• _입력 항목_:
========================================

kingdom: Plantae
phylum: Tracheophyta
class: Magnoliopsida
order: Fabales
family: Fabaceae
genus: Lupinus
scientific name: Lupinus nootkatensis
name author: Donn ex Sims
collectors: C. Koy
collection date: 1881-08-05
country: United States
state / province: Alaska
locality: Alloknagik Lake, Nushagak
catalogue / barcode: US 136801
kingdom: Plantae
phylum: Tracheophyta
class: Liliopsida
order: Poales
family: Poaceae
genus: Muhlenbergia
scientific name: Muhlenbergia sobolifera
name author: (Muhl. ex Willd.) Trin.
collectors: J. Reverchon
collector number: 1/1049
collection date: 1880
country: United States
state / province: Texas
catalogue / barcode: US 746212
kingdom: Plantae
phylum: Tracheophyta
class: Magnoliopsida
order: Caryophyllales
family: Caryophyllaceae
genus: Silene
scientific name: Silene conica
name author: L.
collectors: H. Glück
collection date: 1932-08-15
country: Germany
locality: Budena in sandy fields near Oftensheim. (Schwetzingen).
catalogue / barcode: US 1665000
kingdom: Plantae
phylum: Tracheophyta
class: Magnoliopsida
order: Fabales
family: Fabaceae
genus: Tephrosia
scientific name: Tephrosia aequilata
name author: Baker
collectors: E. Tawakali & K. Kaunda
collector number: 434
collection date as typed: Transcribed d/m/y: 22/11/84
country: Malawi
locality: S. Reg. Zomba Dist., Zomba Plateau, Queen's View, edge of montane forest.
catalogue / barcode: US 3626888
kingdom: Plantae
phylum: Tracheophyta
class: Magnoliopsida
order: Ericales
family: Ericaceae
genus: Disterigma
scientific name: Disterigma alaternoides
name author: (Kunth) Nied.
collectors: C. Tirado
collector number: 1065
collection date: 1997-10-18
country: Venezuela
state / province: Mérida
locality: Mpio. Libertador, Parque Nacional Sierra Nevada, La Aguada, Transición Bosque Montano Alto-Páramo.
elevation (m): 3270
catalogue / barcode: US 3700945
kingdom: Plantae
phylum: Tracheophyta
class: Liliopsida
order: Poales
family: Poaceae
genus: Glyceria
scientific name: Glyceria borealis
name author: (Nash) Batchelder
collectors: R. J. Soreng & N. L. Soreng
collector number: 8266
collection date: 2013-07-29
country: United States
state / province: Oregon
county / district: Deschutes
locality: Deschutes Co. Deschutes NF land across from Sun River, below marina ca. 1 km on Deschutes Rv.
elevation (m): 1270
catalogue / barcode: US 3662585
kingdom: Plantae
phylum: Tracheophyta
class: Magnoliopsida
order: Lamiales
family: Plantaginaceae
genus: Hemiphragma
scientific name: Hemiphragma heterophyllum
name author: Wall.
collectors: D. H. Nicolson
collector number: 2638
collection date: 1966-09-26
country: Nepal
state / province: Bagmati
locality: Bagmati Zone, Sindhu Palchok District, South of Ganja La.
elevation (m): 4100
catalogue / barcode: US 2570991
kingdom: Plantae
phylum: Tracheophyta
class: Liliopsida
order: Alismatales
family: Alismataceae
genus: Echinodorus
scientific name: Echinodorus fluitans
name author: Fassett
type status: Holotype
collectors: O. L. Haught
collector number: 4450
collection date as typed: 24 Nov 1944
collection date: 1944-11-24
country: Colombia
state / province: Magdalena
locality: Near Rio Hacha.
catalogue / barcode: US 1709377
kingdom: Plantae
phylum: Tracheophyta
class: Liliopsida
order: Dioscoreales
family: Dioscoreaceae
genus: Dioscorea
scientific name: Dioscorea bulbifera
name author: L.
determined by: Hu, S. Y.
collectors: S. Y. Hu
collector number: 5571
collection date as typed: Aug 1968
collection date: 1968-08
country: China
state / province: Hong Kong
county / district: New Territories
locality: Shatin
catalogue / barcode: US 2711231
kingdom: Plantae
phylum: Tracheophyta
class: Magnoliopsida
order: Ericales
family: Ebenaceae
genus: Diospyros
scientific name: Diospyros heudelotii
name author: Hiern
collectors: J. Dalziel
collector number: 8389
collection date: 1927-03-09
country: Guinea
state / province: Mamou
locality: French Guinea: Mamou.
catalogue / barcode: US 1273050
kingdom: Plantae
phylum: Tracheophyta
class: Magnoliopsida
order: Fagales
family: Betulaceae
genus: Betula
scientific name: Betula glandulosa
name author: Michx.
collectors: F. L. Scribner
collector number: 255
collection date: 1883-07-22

========================================

• _과제 내용_: 위 항목의 모든 줄을 '번호'와 '내용' 두 열로 된 마크다운 표로 바꿔 쓰세요. 빈 줄은 빼고 한 줄을 한 행에 넣으세요.

• _과제 답안_:
| 번호 | 내용 |
|---|---|
| 1 | kingdom: Plantae |
| 2 | phylum: Tracheophyta |
| 3 | class: Magnoliopsida |
| 4 | order: Fabales |
| 5 | family: Fabaceae |
| 6 | genus: Lupinus |
| 7 | scientific name: Lupinus nootkatensis |
| 8 | name author: Donn ex Sims |
| 9 | collectors: C. Koy |
| 10 | collection date: 1881-08-05 |
| 11 | country: United States |
| 12 | state / province: Alaska |
| 13 | locality: Alloknagik Lake, Nushagak |
| 14 | catalogue / barcode: US 136801 |
| 15 | kingdom: Plantae |
| 16 | phylum: Tracheophyta |
| 17 | class: Liliopsida |
| 18 | order: Poales |
| 19 | family: Poaceae |
| 20 | genus: Muhlenbergia |
| 21 | scientific name: Muhlenbergia sobolifera |
| 22 | name author: (Muhl. ex Willd.) Trin. |
| 23 | collectors: J. Reverchon |
| 24 | collector number: 1/1049 |
| 25 | collection date: 1880 |
| 26 | country: United States |
| 27 | state / province: Texas |
| 28 | catalogue / barcode: US 746212 |
| 29 | kingdom: Plantae |
| 30 | phylum: Tracheophyta |
| 31 | class: Magnoliopsida |
| 32 | order: Caryophyllales |
| 33 | family: Caryophyllaceae |
| 34 | genus: Silene |
| 35 | scientific name: Silene conica |
| 36 | name author: L. |
| 37 | collectors: H. Glück |
| 38 | collection date: 1932-08-15 |
| 39 | country: Germany |
| 40 | locality: Budena in sandy fields near Oftensheim. (Schwetzingen). |
| 41 | catalogue / barcode: US 1665000 |
| 42 | kingdom: Plantae |
| 43 | phylum: Tracheophyta |
| 44 | class: Magnoliopsida |
| 45 | order: Fabales |
| 46 | family: Fabaceae |
| 47 | genus: Tephrosia |
| 48 | scientific name: Tephrosia aequilata |
| 49 | name author: Baker |
| 50 | collectors: E. Tawakali & K. Kaunda |
| 51 | collector number: 434 |
| 52 | collection date as typed: Transcribed d/m/y: 22/11/84 |
| 53 | country: Malawi |
| 54 | locality: S. Reg. Zomba Dist., Zomba Plateau, Queen's View, edge of montane forest. |
| 55 | catalogue / barcode: US 3626888 |
| 56 | kingdom: Plantae |
| 57 | phylum: Tracheophyta |
| 58 | class: Magnoliopsida |
| 59 | order: Ericales |
| 60 | family: Ericaceae |
| 61 | genus: Disterigma |
| 62 | scientific name: Disterigma alaternoides |
| 63 | name author: (Kunth) Nied. |
| 64 | collectors: C. Tirado |
| 65 | collector number: 1065 |
| 66 | collection date: 1997-10-18 |
| 67 | country: Venezuela |
| 68 | state / province: Mérida |
| 69 | locality: Mpio. Libertador, Parque Nacional Sierra Nevada, La Aguada, Transición Bosque Montano Alto-Páramo. |
| 70 | elevation (m): 3270 |
| 71 | catalogue / barcode: US 3700945 |
| 72 | kingdom: Plantae |
| 73 | phylum: Tracheophyta |
| 74 | class: Liliopsida |
| 75 | order: Poales |
| 76 | family: Poaceae |
| 77 | genus: Glyceria |
| 78 | scientific name: Glyceria borealis |
| 79 | name author: (Nash) Batchelder |
| 80 | collectors: R. J. Soreng & N. L. Soreng |
| 81 | collector number: 8266 |
| 82 | collection date: 2013-07-29 |
| 83 | country: United States |
| 84 | state / province: Oregon |
| 85 | county / district: Deschutes |
| 86 | locality: Deschutes Co. Deschutes NF land across from Sun River, below marina ca. 1 km on Deschutes Rv. |
| 87 | elevation (m): 1270 |
| 88 | catalogue / barcode: US 3662585 |
| 89 | kingdom: Plantae |
| 90 | phylum: Tracheophyta |
| 91 | class: Magnoliopsida |
| 92 | order: Lamiales |
| 93 | family: Plantaginaceae |
| 94 | genus: Hemiphragma |
| 95 | scientific name: Hemiphragma heterophyllum |
| 96 | name author: Wall. |
| 97 | collectors: D. H. Nicolson |
| 98 | collector number: 2638 |
| 99 | collection date: 1966-09-26 |
| 100 | country: Nepal |
| 101 | state / province: Bagmati |
| 102 | locality: Bagmati Zone, Sindhu Palchok District, South of Ganja La. |
| 103 | elevation (m): 4100 |
| 104 | catalogue / barcode: US 2570991 |
| 105 | kingdom: Plantae |
| 106 | phylum: Tracheophyta |
| 107 | class: Liliopsida |
| 108 | order: Alismatales |
| 109 | family: Alismataceae |
| 110 | genus: Echinodorus |
| 111 | scientific name: Echinodorus fluitans |
| 112 | name author: Fassett |
| 113 | type status: Holotype |
| 114 | collectors: O. L. Haught |
| 115 | collector number: 4450 |
| 116 | collection date as typed: 24 Nov 1944 |
| 117 | collection date: 1944-11-24 |
| 118 | country: Colombia |
| 119 | state / province: Magdalena |
| 120 | locality: Near Rio Hacha. |
| 121 | catalogue / barcode: US 1709377 |
| 122 | kingdom: Plantae |
| 123 | phylum: Tracheophyta |
| 124 | class: Liliopsida |
| 125 | order: Dioscoreales |
| 126 | family: Dioscoreaceae |
| 127 | genus: Dioscorea |
| 128 | scientific name: Dioscorea bulbifera |
| 129 | name author: L. |
| 130 | determined by: Hu, S. Y. |
| 131 | collectors: S. Y. Hu |
| 132 | collector number: 5571 |
| 133 | collection date as typed: Aug 1968 |
| 134 | collection date: 1968-08 |
| 135 | country: China |
| 136 | state / province: Hong Kong |
| 137 | county / district: New Territories |
| 138 | locality: Shatin |
| 139 | catalogue / barcode: US 2711231 |
| 140 | kingdom: Plantae |
| 141 | phylum: Tracheophyta |
| 142 | class: Magnoliopsida |
| 143 | order: Ericales |
| 144 | family: Ebenaceae |
| 145 | genus: Diospyros |
| 146 | scientific name: Diospyros heudelotii |
| 147 | name author: Hiern |
| 148 | collectors: J. Dalziel |
| 149 | collector number: 8389 |
| 150 | collection date: 1927-03-09 |
| 151 | country: Guinea |
| 152 | state / province: Mamou |
| 153 | locality: French Guinea: Mamou. |
| 154 | catalogue / barcode: US 1273050 |
| 155 | kingdom: Plantae |
| 156 | phylum: Tracheophyta |
| 157 | class: Magnoliopsida |
| 158 | order: Fagales |
| 159 | family: Betulaceae |
| 160 | genus: Betula |
| 161 | scientific name: Betula glandulosa |
| 162 | name author: Michx. |
| 163 | collectors: F. L. Scribner |
| 164 | collector number: 255 |
| 165 | collection date: 1883-07-22 |